> What is needed
Copy every line of the records exactly, without including the images.

(Collected data entries)
------------------------
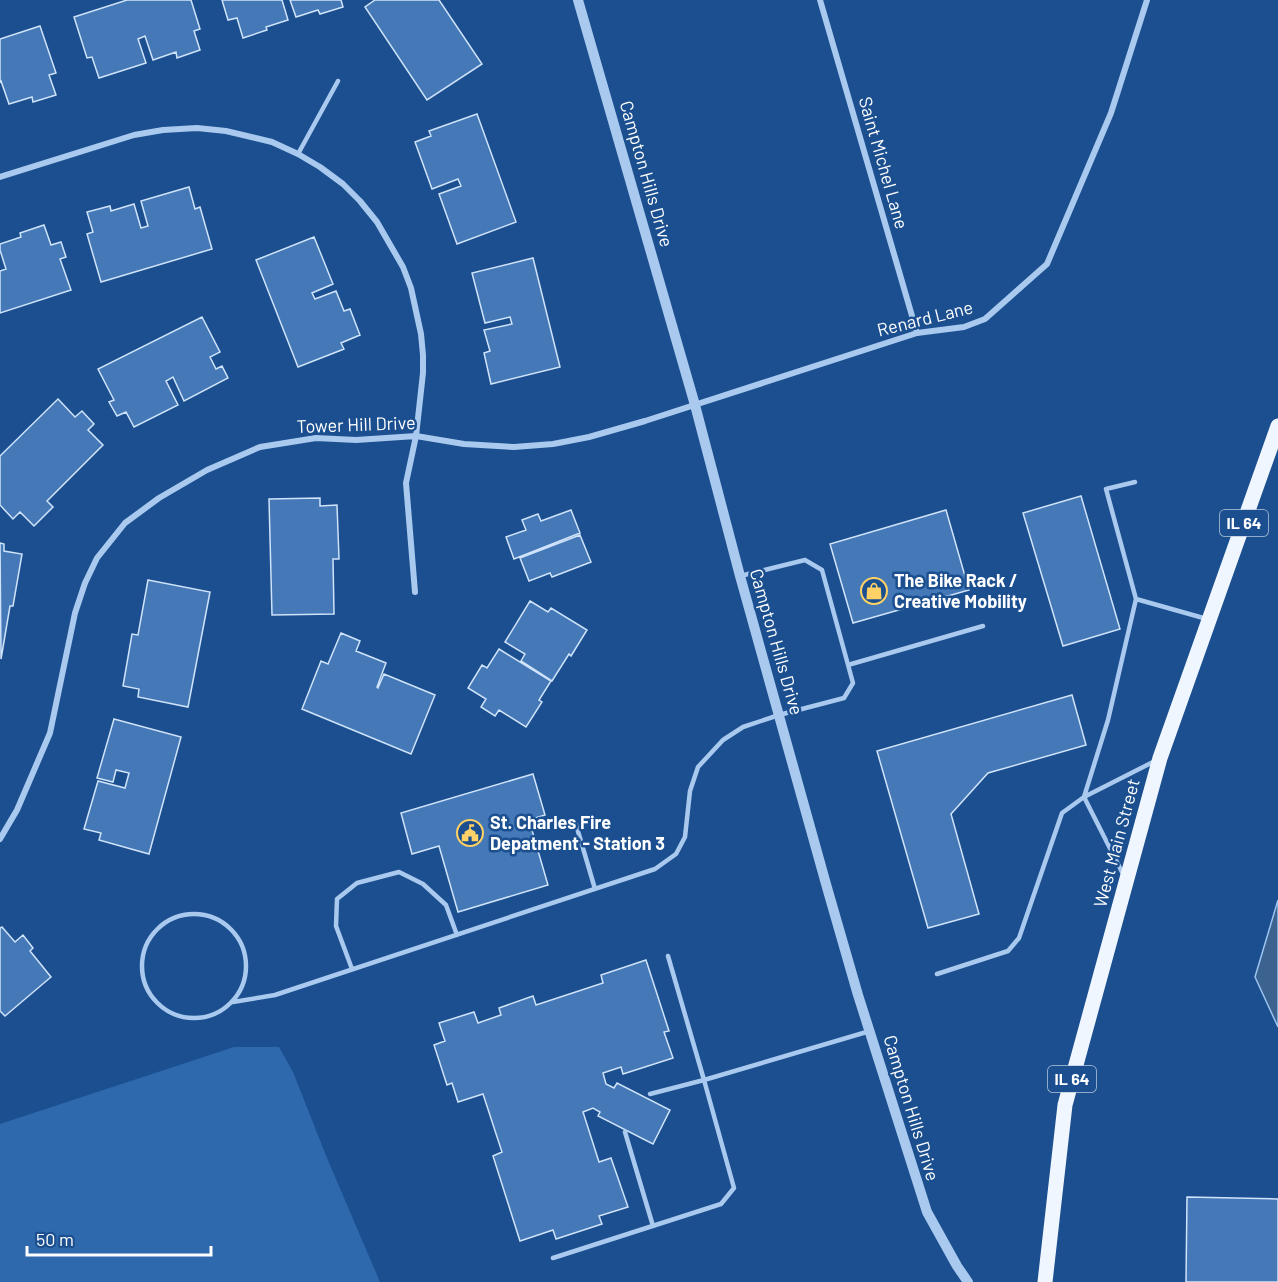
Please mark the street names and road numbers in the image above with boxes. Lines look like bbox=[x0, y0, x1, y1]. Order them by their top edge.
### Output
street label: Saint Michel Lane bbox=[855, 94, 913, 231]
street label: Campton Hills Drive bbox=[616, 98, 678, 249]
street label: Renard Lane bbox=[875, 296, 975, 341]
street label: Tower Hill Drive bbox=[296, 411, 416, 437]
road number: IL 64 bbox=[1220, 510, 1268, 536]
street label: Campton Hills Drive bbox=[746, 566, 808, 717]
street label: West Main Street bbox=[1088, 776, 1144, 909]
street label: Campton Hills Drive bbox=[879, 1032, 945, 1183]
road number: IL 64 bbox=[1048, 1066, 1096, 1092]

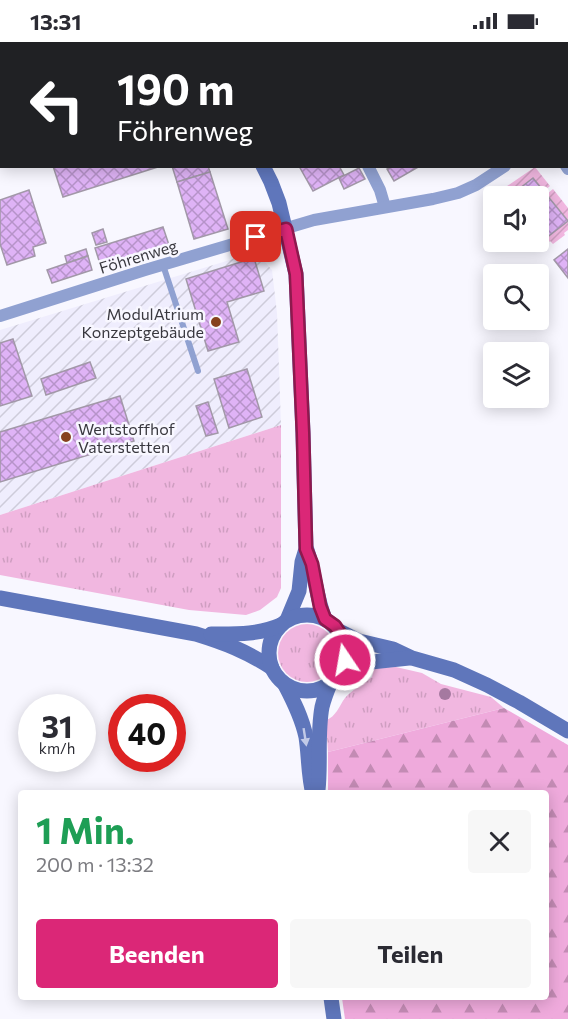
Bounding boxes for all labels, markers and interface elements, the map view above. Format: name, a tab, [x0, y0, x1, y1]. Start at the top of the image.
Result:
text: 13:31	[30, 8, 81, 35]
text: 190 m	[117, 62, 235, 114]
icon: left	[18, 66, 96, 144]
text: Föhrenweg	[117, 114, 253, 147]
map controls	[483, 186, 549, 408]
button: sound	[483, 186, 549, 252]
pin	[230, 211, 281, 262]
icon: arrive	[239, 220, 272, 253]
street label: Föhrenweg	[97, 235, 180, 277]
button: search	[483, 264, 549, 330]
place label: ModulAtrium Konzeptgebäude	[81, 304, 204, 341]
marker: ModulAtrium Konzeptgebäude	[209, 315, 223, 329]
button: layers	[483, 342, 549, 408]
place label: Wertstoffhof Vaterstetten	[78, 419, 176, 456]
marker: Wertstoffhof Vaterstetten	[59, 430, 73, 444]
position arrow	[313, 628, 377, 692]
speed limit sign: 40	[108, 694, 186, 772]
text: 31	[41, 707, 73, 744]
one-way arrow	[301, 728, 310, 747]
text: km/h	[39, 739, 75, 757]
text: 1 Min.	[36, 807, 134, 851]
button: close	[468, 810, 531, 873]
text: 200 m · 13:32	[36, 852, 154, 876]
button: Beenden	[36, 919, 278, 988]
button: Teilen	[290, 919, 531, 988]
------------------------
> Written solution
Please mark the street names and road numbers in the image above with boxes. Lines look like bbox=[x0, y0, x1, y1]. Order them by their top edge.
### Output
street label: Saint Michel Lane bbox=[855, 94, 913, 231]
street label: Campton Hills Drive bbox=[616, 98, 678, 249]
street label: Renard Lane bbox=[875, 296, 975, 341]
street label: Tower Hill Drive bbox=[296, 411, 416, 437]
road number: IL 64 bbox=[1220, 510, 1268, 536]
street label: Campton Hills Drive bbox=[746, 566, 808, 717]
street label: West Main Street bbox=[1088, 776, 1144, 909]
street label: Campton Hills Drive bbox=[879, 1032, 945, 1183]
road number: IL 64 bbox=[1048, 1066, 1096, 1092]

Bounding boxes for all labels, markers and interface elements, the map view above. Format: name, a tab, [x0, y0, x1, y1]. Start at the top of the image.
Result:
text: 13:31	[30, 8, 81, 35]
text: 190 m	[117, 62, 235, 114]
icon: left	[18, 66, 96, 144]
text: Föhrenweg	[117, 114, 253, 147]
map controls	[483, 186, 549, 408]
button: sound	[483, 186, 549, 252]
pin	[230, 211, 281, 262]
icon: arrive	[239, 220, 272, 253]
street label: Föhrenweg	[97, 235, 180, 277]
button: search	[483, 264, 549, 330]
place label: ModulAtrium Konzeptgebäude	[81, 304, 204, 341]
marker: ModulAtrium Konzeptgebäude	[209, 315, 223, 329]
button: layers	[483, 342, 549, 408]
place label: Wertstoffhof Vaterstetten	[78, 419, 176, 456]
marker: Wertstoffhof Vaterstetten	[59, 430, 73, 444]
position arrow	[313, 628, 377, 692]
speed limit sign: 40	[108, 694, 186, 772]
text: 31	[41, 707, 73, 744]
one-way arrow	[301, 728, 310, 747]
text: km/h	[39, 739, 75, 757]
text: 1 Min.	[36, 807, 134, 851]
button: close	[468, 810, 531, 873]
text: 200 m · 13:32	[36, 852, 154, 876]
button: Beenden	[36, 919, 278, 988]
button: Teilen	[290, 919, 531, 988]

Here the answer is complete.